**Aim of the task**
Restate all the data word for word, leaving nothing out.
[[ Provided records, beginning ]]
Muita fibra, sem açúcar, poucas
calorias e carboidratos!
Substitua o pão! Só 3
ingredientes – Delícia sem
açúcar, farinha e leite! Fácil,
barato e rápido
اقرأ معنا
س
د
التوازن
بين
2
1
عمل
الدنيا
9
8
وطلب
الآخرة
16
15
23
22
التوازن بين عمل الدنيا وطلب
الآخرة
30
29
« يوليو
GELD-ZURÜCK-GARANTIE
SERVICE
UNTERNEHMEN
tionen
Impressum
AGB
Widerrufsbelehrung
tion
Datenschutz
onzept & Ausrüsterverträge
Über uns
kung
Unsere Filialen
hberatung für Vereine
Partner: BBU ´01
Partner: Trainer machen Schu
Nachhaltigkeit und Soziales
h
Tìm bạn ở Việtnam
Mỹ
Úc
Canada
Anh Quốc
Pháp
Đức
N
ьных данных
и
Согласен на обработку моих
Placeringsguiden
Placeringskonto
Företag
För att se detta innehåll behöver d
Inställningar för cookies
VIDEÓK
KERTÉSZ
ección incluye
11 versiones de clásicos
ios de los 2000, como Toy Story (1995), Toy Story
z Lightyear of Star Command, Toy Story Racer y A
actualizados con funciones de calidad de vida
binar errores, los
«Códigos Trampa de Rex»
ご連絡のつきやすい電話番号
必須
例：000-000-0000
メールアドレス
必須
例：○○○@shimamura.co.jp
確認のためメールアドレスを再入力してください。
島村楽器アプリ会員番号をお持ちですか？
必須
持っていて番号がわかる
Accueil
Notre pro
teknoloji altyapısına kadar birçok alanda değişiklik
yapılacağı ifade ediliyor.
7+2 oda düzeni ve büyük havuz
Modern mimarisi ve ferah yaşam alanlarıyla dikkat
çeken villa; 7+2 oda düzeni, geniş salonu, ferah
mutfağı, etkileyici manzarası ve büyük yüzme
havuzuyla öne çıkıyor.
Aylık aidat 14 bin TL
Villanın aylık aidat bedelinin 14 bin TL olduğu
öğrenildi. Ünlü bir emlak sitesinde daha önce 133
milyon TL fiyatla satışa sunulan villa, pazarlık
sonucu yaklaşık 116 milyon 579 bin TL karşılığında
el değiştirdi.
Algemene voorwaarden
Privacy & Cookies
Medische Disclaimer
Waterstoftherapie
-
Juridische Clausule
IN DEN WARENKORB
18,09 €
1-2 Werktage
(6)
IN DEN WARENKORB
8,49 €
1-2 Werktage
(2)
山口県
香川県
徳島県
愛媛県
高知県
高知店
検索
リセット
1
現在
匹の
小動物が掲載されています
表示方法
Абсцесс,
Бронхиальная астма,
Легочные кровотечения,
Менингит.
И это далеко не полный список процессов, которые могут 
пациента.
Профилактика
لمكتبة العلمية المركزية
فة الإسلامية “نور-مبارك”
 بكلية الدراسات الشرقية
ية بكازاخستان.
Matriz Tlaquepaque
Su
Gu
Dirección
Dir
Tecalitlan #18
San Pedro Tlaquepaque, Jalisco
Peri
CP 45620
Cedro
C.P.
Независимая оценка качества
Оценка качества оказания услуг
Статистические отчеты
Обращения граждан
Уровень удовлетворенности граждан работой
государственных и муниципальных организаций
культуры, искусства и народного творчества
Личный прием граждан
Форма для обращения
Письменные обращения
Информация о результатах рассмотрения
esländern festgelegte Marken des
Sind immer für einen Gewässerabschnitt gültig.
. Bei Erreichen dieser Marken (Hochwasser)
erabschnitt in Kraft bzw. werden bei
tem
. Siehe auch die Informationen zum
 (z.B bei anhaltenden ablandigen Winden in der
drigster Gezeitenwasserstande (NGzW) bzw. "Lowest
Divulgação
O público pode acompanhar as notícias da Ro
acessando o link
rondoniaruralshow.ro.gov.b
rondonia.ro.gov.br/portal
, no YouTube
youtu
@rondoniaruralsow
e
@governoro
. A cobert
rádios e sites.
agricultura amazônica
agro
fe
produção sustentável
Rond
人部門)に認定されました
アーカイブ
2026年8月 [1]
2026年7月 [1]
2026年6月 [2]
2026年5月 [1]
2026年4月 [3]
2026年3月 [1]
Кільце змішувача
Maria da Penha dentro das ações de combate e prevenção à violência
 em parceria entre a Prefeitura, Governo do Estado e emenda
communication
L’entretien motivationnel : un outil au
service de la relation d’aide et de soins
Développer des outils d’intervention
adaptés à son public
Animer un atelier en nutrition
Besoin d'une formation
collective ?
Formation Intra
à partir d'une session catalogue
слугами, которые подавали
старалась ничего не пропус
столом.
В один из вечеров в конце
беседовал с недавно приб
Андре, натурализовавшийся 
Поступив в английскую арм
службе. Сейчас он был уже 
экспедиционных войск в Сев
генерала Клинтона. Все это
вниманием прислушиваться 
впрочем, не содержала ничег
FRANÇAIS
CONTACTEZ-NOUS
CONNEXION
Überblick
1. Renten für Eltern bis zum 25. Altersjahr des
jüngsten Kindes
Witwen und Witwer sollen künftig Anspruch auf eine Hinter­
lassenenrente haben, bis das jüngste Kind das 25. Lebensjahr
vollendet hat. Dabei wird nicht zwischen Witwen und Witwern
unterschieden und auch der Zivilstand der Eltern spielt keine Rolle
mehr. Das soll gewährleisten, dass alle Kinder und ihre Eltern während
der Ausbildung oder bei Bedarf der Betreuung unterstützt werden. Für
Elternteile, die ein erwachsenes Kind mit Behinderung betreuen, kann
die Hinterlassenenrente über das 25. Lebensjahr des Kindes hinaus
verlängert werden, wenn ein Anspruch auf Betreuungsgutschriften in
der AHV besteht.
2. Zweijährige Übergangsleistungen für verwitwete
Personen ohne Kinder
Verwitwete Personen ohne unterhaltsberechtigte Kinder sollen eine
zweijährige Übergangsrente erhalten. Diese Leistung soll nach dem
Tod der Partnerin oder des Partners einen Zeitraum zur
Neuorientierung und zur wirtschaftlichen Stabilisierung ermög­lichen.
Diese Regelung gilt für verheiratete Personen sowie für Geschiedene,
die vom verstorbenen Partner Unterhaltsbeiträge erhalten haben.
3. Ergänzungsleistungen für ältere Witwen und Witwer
[[ Provided records, end ]]
**Result for this exercise**
Muita fibra, sem açúcar, poucas
calorias e carboidratos!
Substitua o pão! Só 3
ingredientes – Delícia sem
açúcar, farinha e leite! Fácil,
barato e rápido
اقرأ معنا
س
د
التوازن
بين
2
1
عمل
الدنيا
9
8
وطلب
الآخرة
16
15
23
22
التوازن بين عمل الدنيا وطلب
الآخرة
30
29
« يوليو
GELD-ZURÜCK-GARANTIE
SERVICE
UNTERNEHMEN
tionen
Impressum
AGB
Widerrufsbelehrung
tion
Datenschutz
onzept & Ausrüsterverträge
Über uns
kung
Unsere Filialen
hberatung für Vereine
Partner: BBU ´01
Partner: Trainer machen Schu
Nachhaltigkeit und Soziales
h
Tìm bạn ở Việtnam
Mỹ
Úc
Canada
Anh Quốc
Pháp
Đức
N
ьных данных
и
Согласен на обработку моих
Placeringsguiden
Placeringskonto
Företag
För att se detta innehåll behöver d
Inställningar för cookies
VIDEÓK
KERTÉSZ
ección incluye
11 versiones de clásicos
ios de los 2000, como Toy Story (1995), Toy Story
z Lightyear of Star Command, Toy Story Racer y A
actualizados con funciones de calidad de vida
binar errores, los
«Códigos Trampa de Rex»
ご連絡のつきやすい電話番号
必須
例：000-000-0000
メールアドレス
必須
例：○○○@shimamura.co.jp
確認のためメールアドレスを再入力してください。
島村楽器アプリ会員番号をお持ちですか？
必須
持っていて番号がわかる
Accueil
Notre pro
teknoloji altyapısına kadar birçok alanda değişiklik
yapılacağı ifade ediliyor.
7+2 oda düzeni ve büyük havuz
Modern mimarisi ve ferah yaşam alanlarıyla dikkat
çeken villa; 7+2 oda düzeni, geniş salonu, ferah
mutfağı, etkileyici manzarası ve büyük yüzme
havuzuyla öne çıkıyor.
Aylık aidat 14 bin TL
Villanın aylık aidat bedelinin 14 bin TL olduğu
öğrenildi. Ünlü bir emlak sitesinde daha önce 133
milyon TL fiyatla satışa sunulan villa, pazarlık
sonucu yaklaşık 116 milyon 579 bin TL karşılığında
el değiştirdi.
Algemene voorwaarden
Privacy & Cookies
Medische Disclaimer
Waterstoftherapie
-
Juridische Clausule
IN DEN WARENKORB
18,09 €
1-2 Werktage
(6)
IN DEN WARENKORB
8,49 €
1-2 Werktage
(2)
山口県
香川県
徳島県
愛媛県
高知県
高知店
検索
リセット
1
現在
匹の
小動物が掲載されています
表示方法
Абсцесс,
Бронхиальная астма,
Легочные кровотечения,
Менингит.
И это далеко не полный список процессов, которые могут 
пациента.
Профилактика
لمكتبة العلمية المركزية
فة الإسلامية “نور-مبارك”
 بكلية الدراسات الشرقية
ية بكازاخستان.
Matriz Tlaquepaque
Su
Gu
Dirección
Dir
Tecalitlan #18
San Pedro Tlaquepaque, Jalisco
Peri
CP 45620
Cedro
C.P.
Независимая оценка качества
Оценка качества оказания услуг
Статистические отчеты
Обращения граждан
Уровень удовлетворенности граждан работой
государственных и муниципальных организаций
культуры, искусства и народного творчества
Личный прием граждан
Форма для обращения
Письменные обращения
Информация о результатах рассмотрения
esländern festgelegte Marken des
Sind immer für einen Gewässerabschnitt gültig.
. Bei Erreichen dieser Marken (Hochwasser)
erabschnitt in Kraft bzw. werden bei
tem
. Siehe auch die Informationen zum
 (z.B bei anhaltenden ablandigen Winden in der
drigster Gezeitenwasserstande (NGzW) bzw. "Lowest
Divulgação
O público pode acompanhar as notícias da Ro
acessando o link
rondoniaruralshow.ro.gov.b
rondonia.ro.gov.br/portal
, no YouTube
youtu
@rondoniaruralsow
e
@governoro
. A cobert
rádios e sites.
agricultura amazônica
agro
fe
produção sustentável
Rond
人部門)に認定されました
アーカイブ
2026年8月 [1]
2026年7月 [1]
2026年6月 [2]
2026年5月 [1]
2026年4月 [3]
2026年3月 [1]
Кільце змішувача
Maria da Penha dentro das ações de combate e prevenção à violência
 em parceria entre a Prefeitura, Governo do Estado e emenda
communication
L’entretien motivationnel : un outil au
service de la relation d’aide et de soins
Développer des outils d’intervention
adaptés à son public
Animer un atelier en nutrition
Besoin d'une formation
collective ?
Formation Intra
à partir d'une session catalogue
слугами, которые подавали
старалась ничего не пропус
столом.
В один из вечеров в конце
беседовал с недавно приб
Андре, натурализовавшийся 
Поступив в английскую арм
службе. Сейчас он был уже 
экспедиционных войск в Сев
генерала Клинтона. Все это
вниманием прислушиваться 
впрочем, не содержала ничег
FRANÇAIS
CONTACTEZ-NOUS
CONNEXION
Überblick
1. Renten für Eltern bis zum 25. Altersjahr des
jüngsten Kindes
Witwen und Witwer sollen künftig Anspruch auf eine Hinter­
lassenenrente haben, bis das jüngste Kind das 25. Lebensjahr
vollendet hat. Dabei wird nicht zwischen Witwen und Witwern
unterschieden und auch der Zivilstand der Eltern spielt keine Rolle
mehr. Das soll gewährleisten, dass alle Kinder und ihre Eltern während
der Ausbildung oder bei Bedarf der Betreuung unterstützt werden. Für
Elternteile, die ein erwachsenes Kind mit Behinderung betreuen, kann
die Hinterlassenenrente über das 25. Lebensjahr des Kindes hinaus
verlängert werden, wenn ein Anspruch auf Betreuungsgutschriften in
der AHV besteht.
2. Zweijährige Übergangsleistungen für verwitwete
Personen ohne Kinder
Verwitwete Personen ohne unterhaltsberechtigte Kinder sollen eine
zweijährige Übergangsrente erhalten. Diese Leistung soll nach dem
Tod der Partnerin oder des Partners einen Zeitraum zur
Neuorientierung und zur wirtschaftlichen Stabilisierung ermög­lichen.
Diese Regelung gilt für verheiratete Personen sowie für Geschiedene,
die vom verstorbenen Partner Unterhaltsbeiträge erhalten haben.
3. Ergänzungsleistungen für ältere Witwen und Witwer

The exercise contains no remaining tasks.